Run the Streamlit demo
Now that you’ve got the elements in place and the invoices processed utilizing Amazon Bedrock, it’s time to deploy the Streamlit utility. You possibly can launch the app by invoking the next command:
When the app is up, it is going to open in your default net browser. From there, you possibly can evaluate the invoices and the extracted information side-by-side. Use the Earlier and Subsequent arrows to seamlessly navigate by the processed invoices so you possibly can work together with and analyze the outcomes effectively. The next screenshot exhibits the UI.
There are quotas for Amazon Bedrock (of which some are adjustable) that it is advisable take into account when constructing at scale with Amazon Bedrock.
Cleanup
To wash up after operating the demo, comply with these steps:
- Delete the S3 bucket containing your invoices utilizing the command
- In the event you arrange a digital atmosphere, deactivate it by invoking
deactivate
- Take away any native recordsdata created in the course of the course of, together with the cloned repository and output recordsdata
- In the event you used any AWS sources reminiscent of an EC2 occasion, terminate them to keep away from pointless fees
Conclusion
On this publish, we walked by a step-by-step information to automating bill processing utilizing Streamlit and Amazon Bedrock, addressing the problem of dealing with invoices from a number of distributors with completely different codecs.

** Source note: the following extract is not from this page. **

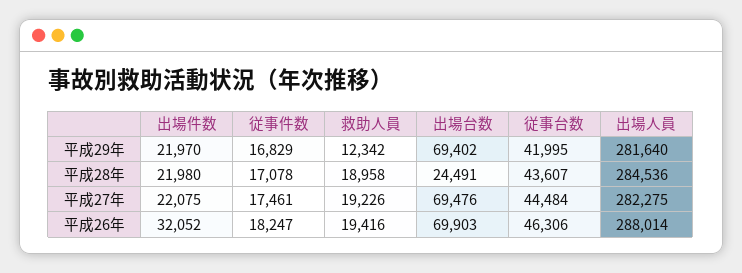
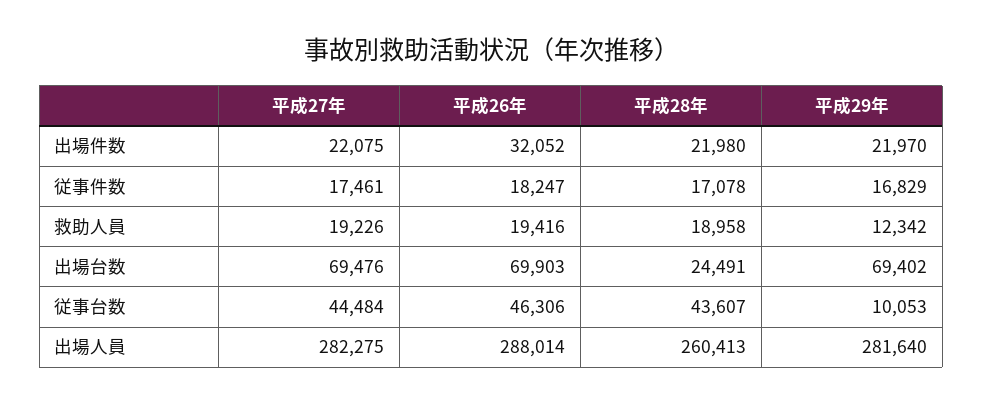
従事台数, 平成29年: 41995 -> 10053
出場人員, 平成28年: 284536 -> 260413

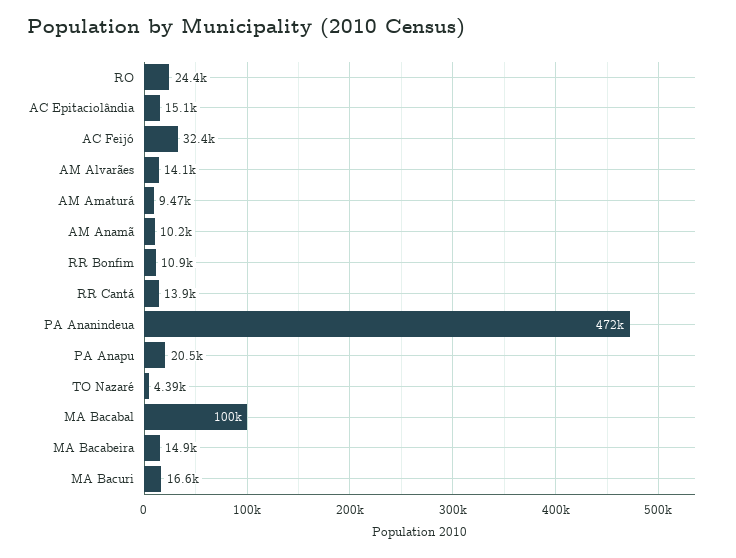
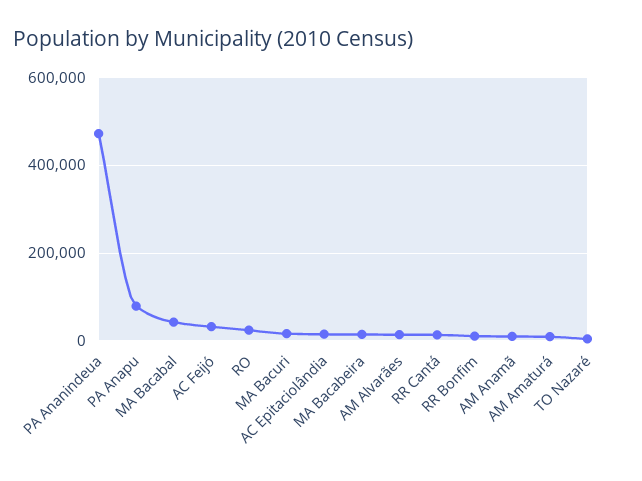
PA Anapu: 20500 -> 80000
MA Bacabal: 100000 -> 40000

We confirmed the best way to arrange the atmosphere, course of invoices saved in Amazon S3, and deploy a user-friendly Streamlit utility to evaluate and work together with the processed information.
If you’re trying to additional improve this resolution, take into account integrating extra options or deploying the app on scalable AWS companies reminiscent of Amazon SageMaker, Amazon EC2, or Amazon ECS. Because of this flexibility, your bill processing resolution can evolve with what you are promoting, offering long-term worth and effectivity.
We encourage you to study extra by exploring Amazon Bedrock, Access Amazon Bedrock foundation models, RetrieveAndGenerate API, and Quotas for Amazon Bedrock and constructing an answer utilizing the pattern implementation offered on this publish and a dataset related to what you are promoting. In case you have questions or recommendations, depart a remark.
Concerning the Authors
Deepika Kumar is a Answer Architect at AWS. She has over 13 years of expertise within the know-how trade and has helped enterprises and SaaS organizations construct and securely deploy their workloads on the cloud securely. She is obsessed with utilizing Generative AI in a accountable method whether or not that’s driving product innovation, increase productiveness or enhancing buyer experiences.
Jobandeep Singh is an Affiliate Answer Architect at AWS specializing in Machine Studying. He helps prospects throughout a variety of industries to leverage AWS, driving innovation and effectivity of their operations. In his free time, he enjoys enjoying sports activities, with a selected love for hockey.
Ratan Kumar is a options architect primarily based out of Auckland, New Zealand. He works with giant enterprise prospects serving to them design and construct safe, cost-effective, and dependable web scale purposes utilizing the AWS cloud. He’s obsessed with know-how and likes sharing information by weblog posts and twitch classes.